Paged Imports Page Size
Import Script
With Paged Imports setup on the MA the rest of the logic goes into your Import Script. In your param section at the start of the script $usepagedimport and $pagesize are the variables that reflect the items from the two enablement components you did above.
$usepageimport is either True or False. Your Import.ps1 script can check to see if it is set and process accordingly. In this example I’m not even checking if it is set and doing Paged Imports anyway. For completeness in a production example you should check to see what the intention of the MA is.
$pagesize is the pagesize from the Run Profile (100 by default, or whatever you changed your’s too).
An important consideration to keep in mind is that the Import.ps1 will be called multiple times (ie. #of_times = #ofObjects / pagesize).
So anything that you would normally expect in any other MA to only process once when the Import.ps1 runs you need to limit to only running once.
Essentially the way I’ve approached it is, retrieve all the objects that will be processed and put them in a Global variable.
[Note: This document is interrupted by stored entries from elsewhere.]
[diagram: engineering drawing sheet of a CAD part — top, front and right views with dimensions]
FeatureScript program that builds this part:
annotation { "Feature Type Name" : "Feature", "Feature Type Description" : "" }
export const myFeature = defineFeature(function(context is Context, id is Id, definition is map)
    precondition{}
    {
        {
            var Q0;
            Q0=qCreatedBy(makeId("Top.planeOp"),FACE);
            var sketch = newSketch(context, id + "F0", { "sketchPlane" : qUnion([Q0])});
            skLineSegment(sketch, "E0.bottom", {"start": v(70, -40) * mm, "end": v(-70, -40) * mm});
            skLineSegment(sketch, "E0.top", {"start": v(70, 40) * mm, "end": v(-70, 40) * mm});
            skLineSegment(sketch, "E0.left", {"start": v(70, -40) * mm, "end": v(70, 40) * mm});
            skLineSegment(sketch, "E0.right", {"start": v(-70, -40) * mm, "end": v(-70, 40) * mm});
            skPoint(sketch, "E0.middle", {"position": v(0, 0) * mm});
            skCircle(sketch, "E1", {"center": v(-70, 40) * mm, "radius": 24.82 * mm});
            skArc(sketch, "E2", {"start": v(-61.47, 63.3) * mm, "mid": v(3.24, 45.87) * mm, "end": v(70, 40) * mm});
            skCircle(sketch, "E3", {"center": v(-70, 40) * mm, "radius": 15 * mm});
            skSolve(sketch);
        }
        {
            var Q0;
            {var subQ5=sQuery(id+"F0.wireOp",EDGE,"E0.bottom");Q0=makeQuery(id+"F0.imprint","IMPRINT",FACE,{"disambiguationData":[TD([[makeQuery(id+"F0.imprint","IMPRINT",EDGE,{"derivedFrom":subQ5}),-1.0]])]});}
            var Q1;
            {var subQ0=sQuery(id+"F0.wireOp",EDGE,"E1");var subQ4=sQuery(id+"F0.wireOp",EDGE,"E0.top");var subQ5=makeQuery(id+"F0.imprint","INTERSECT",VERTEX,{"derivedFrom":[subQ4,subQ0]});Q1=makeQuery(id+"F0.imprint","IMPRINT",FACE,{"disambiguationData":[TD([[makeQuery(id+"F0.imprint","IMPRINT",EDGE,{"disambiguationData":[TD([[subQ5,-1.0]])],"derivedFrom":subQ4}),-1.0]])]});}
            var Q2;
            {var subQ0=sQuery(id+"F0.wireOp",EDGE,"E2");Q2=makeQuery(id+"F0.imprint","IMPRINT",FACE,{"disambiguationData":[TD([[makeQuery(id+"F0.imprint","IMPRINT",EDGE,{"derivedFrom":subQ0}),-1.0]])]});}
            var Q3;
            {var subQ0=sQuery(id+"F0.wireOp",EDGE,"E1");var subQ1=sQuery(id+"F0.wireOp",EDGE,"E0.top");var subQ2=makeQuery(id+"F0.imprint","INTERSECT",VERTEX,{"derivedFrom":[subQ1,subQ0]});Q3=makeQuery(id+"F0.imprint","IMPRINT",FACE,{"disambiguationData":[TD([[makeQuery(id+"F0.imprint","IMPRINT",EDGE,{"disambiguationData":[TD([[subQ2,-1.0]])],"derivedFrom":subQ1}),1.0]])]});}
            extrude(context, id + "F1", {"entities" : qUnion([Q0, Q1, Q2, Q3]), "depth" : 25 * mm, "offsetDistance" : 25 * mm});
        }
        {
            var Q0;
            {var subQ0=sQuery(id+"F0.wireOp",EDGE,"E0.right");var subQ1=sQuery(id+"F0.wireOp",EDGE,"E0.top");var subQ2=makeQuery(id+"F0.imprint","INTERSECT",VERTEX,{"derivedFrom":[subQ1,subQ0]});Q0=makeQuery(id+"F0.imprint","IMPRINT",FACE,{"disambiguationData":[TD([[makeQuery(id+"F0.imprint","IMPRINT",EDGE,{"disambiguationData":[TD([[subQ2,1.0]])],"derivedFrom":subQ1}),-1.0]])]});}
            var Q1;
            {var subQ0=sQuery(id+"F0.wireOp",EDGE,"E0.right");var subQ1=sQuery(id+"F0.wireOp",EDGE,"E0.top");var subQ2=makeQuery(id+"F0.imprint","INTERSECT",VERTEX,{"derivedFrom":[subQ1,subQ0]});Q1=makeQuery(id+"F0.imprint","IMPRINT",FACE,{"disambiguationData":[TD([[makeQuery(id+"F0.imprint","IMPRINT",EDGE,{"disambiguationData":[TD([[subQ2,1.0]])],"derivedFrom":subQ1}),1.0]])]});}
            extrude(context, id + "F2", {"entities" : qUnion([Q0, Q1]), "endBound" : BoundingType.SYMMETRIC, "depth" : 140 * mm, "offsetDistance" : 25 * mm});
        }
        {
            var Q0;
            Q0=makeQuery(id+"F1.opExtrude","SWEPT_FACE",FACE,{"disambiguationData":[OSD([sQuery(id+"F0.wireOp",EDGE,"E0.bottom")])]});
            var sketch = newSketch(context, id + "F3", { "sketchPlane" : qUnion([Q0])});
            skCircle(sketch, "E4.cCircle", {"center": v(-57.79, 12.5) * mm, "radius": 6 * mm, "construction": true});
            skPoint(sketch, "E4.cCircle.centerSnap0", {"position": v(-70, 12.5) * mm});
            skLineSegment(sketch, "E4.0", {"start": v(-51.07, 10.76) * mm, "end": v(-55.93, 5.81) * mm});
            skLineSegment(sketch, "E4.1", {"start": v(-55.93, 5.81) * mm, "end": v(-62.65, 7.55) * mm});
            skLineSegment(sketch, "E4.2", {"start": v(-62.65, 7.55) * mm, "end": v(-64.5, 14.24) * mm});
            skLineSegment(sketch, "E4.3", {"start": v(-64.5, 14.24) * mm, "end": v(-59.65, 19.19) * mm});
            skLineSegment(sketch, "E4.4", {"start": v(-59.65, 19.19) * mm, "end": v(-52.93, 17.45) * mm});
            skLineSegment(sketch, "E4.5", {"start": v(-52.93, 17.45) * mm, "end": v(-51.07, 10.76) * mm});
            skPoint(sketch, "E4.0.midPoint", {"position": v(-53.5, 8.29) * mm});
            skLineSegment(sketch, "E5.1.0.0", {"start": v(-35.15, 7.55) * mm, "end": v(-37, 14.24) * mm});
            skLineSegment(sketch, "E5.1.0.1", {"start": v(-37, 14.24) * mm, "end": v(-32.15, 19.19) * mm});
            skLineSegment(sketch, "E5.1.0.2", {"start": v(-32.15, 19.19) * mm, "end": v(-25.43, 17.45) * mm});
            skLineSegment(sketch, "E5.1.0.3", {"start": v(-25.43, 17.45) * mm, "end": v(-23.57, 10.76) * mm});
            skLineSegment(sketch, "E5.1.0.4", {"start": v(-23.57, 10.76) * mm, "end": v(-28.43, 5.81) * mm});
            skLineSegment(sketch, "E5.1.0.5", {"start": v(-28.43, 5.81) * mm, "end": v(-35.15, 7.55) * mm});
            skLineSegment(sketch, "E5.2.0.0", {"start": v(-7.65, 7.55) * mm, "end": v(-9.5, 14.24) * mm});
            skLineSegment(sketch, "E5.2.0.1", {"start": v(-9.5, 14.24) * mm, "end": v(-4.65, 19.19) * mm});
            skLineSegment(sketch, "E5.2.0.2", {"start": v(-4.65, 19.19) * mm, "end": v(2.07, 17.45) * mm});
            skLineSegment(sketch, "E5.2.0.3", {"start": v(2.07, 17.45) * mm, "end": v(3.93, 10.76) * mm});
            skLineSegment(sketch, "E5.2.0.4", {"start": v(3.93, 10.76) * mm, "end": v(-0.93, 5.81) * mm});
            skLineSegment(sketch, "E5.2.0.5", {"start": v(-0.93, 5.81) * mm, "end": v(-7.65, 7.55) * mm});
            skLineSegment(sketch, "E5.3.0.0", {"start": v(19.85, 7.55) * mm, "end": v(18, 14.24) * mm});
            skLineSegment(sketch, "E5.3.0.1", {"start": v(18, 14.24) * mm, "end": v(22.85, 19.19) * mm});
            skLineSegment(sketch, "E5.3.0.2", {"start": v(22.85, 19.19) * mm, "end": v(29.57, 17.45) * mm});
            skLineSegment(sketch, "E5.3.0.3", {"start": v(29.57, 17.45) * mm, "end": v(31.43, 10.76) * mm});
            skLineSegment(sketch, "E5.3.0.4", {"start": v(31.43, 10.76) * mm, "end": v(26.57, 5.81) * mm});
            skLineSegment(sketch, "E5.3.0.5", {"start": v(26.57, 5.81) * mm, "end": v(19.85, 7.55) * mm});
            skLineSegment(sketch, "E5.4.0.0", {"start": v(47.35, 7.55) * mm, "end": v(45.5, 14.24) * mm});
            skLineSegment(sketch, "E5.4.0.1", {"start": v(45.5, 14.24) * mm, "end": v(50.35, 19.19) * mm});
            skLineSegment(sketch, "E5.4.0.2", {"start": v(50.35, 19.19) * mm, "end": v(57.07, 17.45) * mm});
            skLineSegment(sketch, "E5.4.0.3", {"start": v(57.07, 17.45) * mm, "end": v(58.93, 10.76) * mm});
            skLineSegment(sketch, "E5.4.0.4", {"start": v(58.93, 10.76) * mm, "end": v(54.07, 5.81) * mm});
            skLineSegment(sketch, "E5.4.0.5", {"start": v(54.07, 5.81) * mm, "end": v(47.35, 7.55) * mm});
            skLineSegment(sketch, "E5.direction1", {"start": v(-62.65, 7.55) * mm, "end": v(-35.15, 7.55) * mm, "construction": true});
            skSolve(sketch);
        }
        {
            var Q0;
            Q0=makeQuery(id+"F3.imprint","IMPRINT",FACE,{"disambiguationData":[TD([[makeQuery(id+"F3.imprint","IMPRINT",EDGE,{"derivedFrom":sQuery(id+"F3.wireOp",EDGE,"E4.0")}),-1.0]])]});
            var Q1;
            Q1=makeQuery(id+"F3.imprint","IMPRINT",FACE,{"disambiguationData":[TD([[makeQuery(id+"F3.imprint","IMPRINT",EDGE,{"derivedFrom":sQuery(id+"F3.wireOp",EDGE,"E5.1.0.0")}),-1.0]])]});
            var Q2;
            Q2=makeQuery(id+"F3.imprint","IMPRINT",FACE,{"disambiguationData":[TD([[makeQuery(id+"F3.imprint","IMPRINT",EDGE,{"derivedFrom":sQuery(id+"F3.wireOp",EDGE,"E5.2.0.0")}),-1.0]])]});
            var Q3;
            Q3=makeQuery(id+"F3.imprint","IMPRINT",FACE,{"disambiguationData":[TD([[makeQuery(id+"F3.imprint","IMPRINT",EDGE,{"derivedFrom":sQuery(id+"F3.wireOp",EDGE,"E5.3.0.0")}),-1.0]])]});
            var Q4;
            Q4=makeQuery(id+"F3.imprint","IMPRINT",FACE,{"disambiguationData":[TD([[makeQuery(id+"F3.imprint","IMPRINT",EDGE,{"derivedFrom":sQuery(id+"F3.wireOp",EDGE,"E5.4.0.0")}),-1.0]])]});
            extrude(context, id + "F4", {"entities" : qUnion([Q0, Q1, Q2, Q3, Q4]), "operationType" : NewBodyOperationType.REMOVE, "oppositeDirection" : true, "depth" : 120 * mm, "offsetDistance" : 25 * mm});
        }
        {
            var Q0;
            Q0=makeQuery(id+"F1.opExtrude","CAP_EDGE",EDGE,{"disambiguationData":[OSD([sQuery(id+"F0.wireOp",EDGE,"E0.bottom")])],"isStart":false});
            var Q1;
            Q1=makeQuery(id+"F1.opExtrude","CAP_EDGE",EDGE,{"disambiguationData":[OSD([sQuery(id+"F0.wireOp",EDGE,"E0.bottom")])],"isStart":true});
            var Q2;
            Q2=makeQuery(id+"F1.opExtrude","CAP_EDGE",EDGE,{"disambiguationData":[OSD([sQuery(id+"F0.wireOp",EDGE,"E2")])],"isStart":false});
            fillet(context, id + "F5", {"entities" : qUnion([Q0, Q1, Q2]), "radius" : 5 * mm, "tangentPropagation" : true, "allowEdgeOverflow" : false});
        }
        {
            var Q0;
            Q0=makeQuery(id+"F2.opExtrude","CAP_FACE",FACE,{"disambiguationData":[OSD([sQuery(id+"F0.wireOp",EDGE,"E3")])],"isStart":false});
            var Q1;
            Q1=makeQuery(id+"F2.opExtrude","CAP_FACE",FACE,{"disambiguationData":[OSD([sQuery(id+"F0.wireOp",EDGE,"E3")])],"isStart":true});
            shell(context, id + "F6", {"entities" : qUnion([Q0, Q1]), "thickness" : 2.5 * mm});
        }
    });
If the variable does not have any values/data then it is the first run, so go and get our source data. If the Global variable has values/data in it then we must be on a subsequent loop so no need to go process that part, just page through our import.
In my example below this appears as;
if (!$global:tenantObjects) {
# Authenticate
# Search and get the users
# Do some rationalisation on the results (if required)
# setup some global variables so we know where we are with processing the data
} # Finish the one time tasks
As you’ll see in the full import.ps1 script below there are more lines that could be added into this section so they don’t get processed each time. In a production implementation I would.
For the rest of the Import.ps1 script we are expecting it to run multiple times. This is where we do our logic and process our objects to send through to the Sync Engine/Connector Space. We need to keep track of where we are up to processing the dataset and continue on from where we left off. We also need to know how many objects we have processed in relation to the ‘pagesize’ we get from the Run Profile so we know when we’ve finished.
When we reach the pagesize but know we have more objects to process we set the $global:MoreToImport to $true and break out of the foreach loop.
When we have processed all our objects we set $global:MoreToImport = $false and break out of the foreach loop to finish.
With that explanation out of the way here is a working example. I’ve left in debugging output to a log file so you can see what is going on.
You can get the associated relevant Schema.ps1 from the Management Agent described in this post. You’ll need to update your Tenant name on line 29, your directory paths on lines 10 and 47. If you are using a different version of the AzureADPreview PowerShell Module you’ll need to change line 26 as well.
Everything else is in the comments within the example script below and should make sense.
Summary
For managing a large number of objects on a PS MA we can now see progress as the import processes the objects, and we can now stop an MA if required.